Bien qu'il n'existe pas de schéma parfait, les trois experts tendent vers un modèle où les deux parents vivent dans le même quartier, surtout lorsque les gamins sont jeunes. Pas trop près, pour que chacun ait son intimité, suggère M. Blondeau, mais assez pour faciliter bien des choses. L'entraide devient plus facile, la logistique moins lourde, ne serait-ce que pour le transport, et l'enfant bénéficie de la présence de ses parents. Il y a peu d'inconvénients à habiter le même secteur, soutient Mme Gouin. «À moins que les gens soient rendus à un point tel que s'ils se rencontrent à l'épicerie, c'est sûr qu'ils vont s'insulter», image-t-elle.

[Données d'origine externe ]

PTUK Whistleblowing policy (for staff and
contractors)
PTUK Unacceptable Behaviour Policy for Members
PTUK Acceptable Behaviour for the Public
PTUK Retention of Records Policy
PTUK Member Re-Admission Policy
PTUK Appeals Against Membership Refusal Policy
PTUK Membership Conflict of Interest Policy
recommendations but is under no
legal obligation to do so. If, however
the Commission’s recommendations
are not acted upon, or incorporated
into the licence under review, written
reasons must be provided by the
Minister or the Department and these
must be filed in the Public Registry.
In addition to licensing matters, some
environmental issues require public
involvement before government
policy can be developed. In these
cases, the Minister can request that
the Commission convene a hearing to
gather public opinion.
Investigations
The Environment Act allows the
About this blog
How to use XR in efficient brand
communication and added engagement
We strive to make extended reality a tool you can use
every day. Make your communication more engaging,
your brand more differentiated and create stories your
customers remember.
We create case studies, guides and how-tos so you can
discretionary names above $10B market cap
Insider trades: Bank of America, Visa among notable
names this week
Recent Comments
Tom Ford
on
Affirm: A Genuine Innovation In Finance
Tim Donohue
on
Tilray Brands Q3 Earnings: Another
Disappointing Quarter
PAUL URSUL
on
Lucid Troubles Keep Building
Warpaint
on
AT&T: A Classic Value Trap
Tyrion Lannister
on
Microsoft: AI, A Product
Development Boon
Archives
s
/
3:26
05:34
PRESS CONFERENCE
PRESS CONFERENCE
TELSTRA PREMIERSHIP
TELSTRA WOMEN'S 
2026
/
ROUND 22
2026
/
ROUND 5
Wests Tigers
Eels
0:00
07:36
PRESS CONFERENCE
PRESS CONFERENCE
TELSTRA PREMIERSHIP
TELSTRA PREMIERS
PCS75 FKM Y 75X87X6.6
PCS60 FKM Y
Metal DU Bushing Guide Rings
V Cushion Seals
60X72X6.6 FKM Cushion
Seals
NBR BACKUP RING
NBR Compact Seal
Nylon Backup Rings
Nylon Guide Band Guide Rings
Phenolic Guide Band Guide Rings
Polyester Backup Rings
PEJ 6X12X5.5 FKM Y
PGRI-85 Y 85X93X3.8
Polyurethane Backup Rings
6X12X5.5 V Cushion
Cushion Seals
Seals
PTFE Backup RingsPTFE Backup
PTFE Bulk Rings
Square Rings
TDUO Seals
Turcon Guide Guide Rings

Pascale rêve de vivre à la campagne. Elle pensait s'acheter une propriété dans Portneuf lorsqu'elle a divorcé, mais a changé d'avis. Valait mieux rester près de ses deux filles. Et il était clair que son nouveau conjoint devrait composer avec sa décision. «Ce ne sont même plus des compromis, ce sont des règles (de vie)», expose-t-elle. La proximité avait pour but de ne pas bouleverser leur climat social. La mère évitait aussi bien des casse-tête pour les déplacements. Pascale admet par contre que le succès de cet aménagement est inhérent à la bonne entente qu'elle maintient avec son ex.

«Je vois autant ma mère que mon père», remarque sa fille. Elle sait que si elle vit un conflit avec un de ses parents, elle peut frapper à la porte de l'autre.

«Tous ces modèles existent et sont bons, dans la mesure où tout le monde y est bien. Ce qu'il faut éviter, c'est que la solution qui a été adoptée ne finisse pas abruptement pour les enfants, parce qu'on n'aurait pas prévu les complexités qui pourraient surgir», conclut Mme Gouin.